Amper twee maanden geleden (eind augustus) werd door de regering van Curaçao ter overbrugging van het vierde kwartaal 2021 een verzoek ingediend voor liquiditeitssteun van 323,7 miljoen gulden. Een maand later (in september) gevolgd door een persbericht van het ministerie van Financiën waarin uit de doeken wordt gedaan dat verzocht was om een lening van 203 miljoen. Vorige maand (oktober) bleek uit de toen jongste prognose dat Curaçao afstevende op een liquiditeitstekort van 131,6 miljoen per 31 december aanstaande. Maar nadat de Rijksministerraad (RMR) vrijdag jongstleden instemde met (slechts) 76 miljoen aan financiële steun, laat Financiënminister Javier Silvania (MFK) weten dat er geen vuiltje (meer) aan de lucht is en er haast geen cashflowprobleem meer bestaat; rond de jaarwisseling zal er hooguit 2 miljoen aan liquide middelen te weinig beschikbaar zijn.
Vooropgesteld, een tekort van 2 miljoen betekent nog altijd een tekort en dus lege Landskas, zelfs méér dan leeg. Onvoldoende om als overheid op fatsoenlijke en verantwoorde wijze te functioneren. Echter, plotseling ziet de toestand van ’s landsfinanciën er een stuk beter uit. Gelukkig maar. Maar wat is er dan gebeurd? De bewindsman voert allerlei redenen aan. En grotendeels lijken die plausibel en zelfs toe te juichen, bijvoorbeeld waar hij aangeeft dat er door opgeschroefde compliance-maatregelen meer aan belastingen is binnengehaald en vooral dat deze regering ‘een beheerst uitgavenpatroon’ nastreeft. Hopi bon! Als het maar niet zo is dat de minister om strategische redenen doet voorkomen dat sprake is van een zonniger beeld, om later toch een ander verhaal te horen.
Bij de liquiditeitspositie is het ook maar de manier waarop je ertegenaan kijkt. Het College financieel toezicht (Cft), dat ‘zuinigjes’ adviseerde de renteloze steun ditmaal te matigen tot 76 miljoen, is daarin enigszins beperkter dan hoe de minister het (in elk geval tot voor kort) graag zou zien. Met een andere berekening ziet het er ineens beter uit.
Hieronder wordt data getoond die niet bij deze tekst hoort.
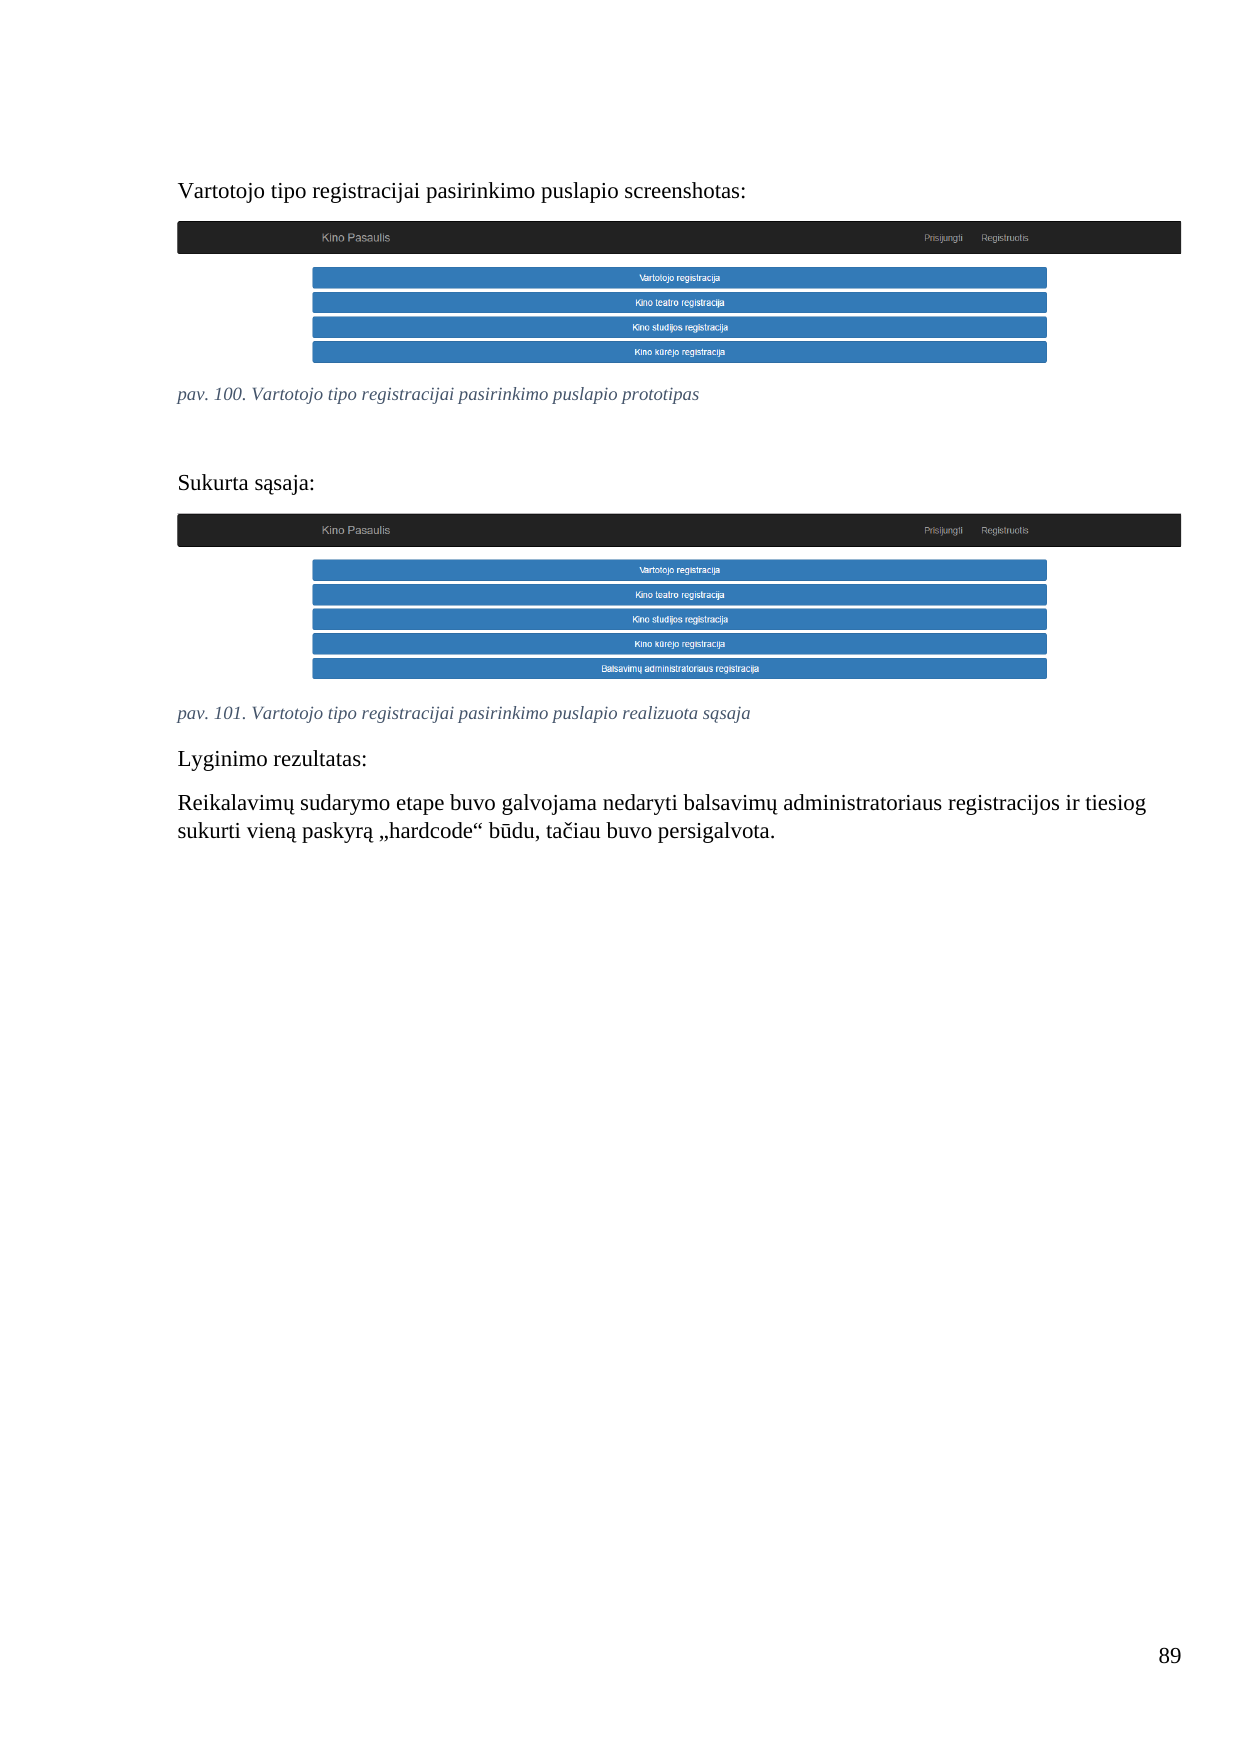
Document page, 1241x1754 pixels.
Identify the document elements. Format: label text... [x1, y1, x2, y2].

picture [177, 221, 1182, 365]
text Reikalavimų sudarymo etape buvo galvojama nedaryti balsavimų administratoriaus registracijos ir tiesiog sukurti vieną paskyrą „hardcode“ būdu, tačiau buvo persigalvota. [177, 789, 1181, 843]
text Vartotojo tipo registracijai pasirinkimo puslapio screenshotas: [177, 177, 1181, 203]
text pav. 100. Vartotojo tipo registracijai pasirinkimo puslapio prototipas [177, 382, 1181, 404]
text pav. 101. Vartotojo tipo registracijai pasirinkimo puslapio realizuota sąsaja [177, 702, 1181, 724]
text Sukurta sąsaja: [177, 469, 1181, 496]
picture [177, 513, 1182, 684]
text Lyginimo rezultatas: [177, 744, 1181, 771]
Wellicht ook dat men in regeringscentrum Fòrti denkt dat het strategisch slim is nu te doen alsof alles financieel koek en ei is. Maar de werkelijkheid is natuurlijk een stuk weerbarstiger. Alom is er geldgebrek. Grondig, chronisch én structureel. Vraag dat maar aan de Federatie Zorginstellingen. Want hoe zit het bijvoorbeeld met het (tijdelijk) niet (volledig) voldoen aan subsidieplichten? Of met het op de lange baan schuiven van betalingen aan leveranciers en andere crediteuren? Ook kan men de situatie verbloemen door een eenmalige impuls aan de belastinginning te geven, bijvoorbeeld door korting op eerdere aanslagen. Maar dan is de regering ook dief van de eigen (Lands)portemonnee.
Alles wijst erop dat Silvania en zijn partijleider/premier Gilmar Pisas op dit moment een gunstiger beeld van de staat waarin de overheidskas zich bevindt willen presenteren. Als dat ook de werkelijkheid reflecteert, dan is dat alleen maar bijzonder welkom. Maar het kan ook zijn dat beiden onder druk staan van een deel van MFK en hun adviseurs, die liever meer afstand willen van Nederland en alle lastige hervormingsvoorwaarden die Den Haag stelt. In dit verband valt het op dat de regeringsleider zelf steeds meer (grote) onderwerpen uit handen geeft.
Bij de cashflow van elke organisatie en dus ook van een land is het zo dat, zolang er niet een rechter is die zegt ‘binnen twee weken betalen’, er relatief veel ruimte is om verplichtingen uit te stellen. Iemand hoeft geen financieel expert te zijn om te weten dat het ongeveer zo moet werken. Lovenswaardig is het zeker wel dat deze minister van Financiën ‘meer op de centen zit’ en minder dan zijn voorganger(s) de neiging heeft om toch maar weer onbezonnen uitgaven te doen. De toekomst zal het leren.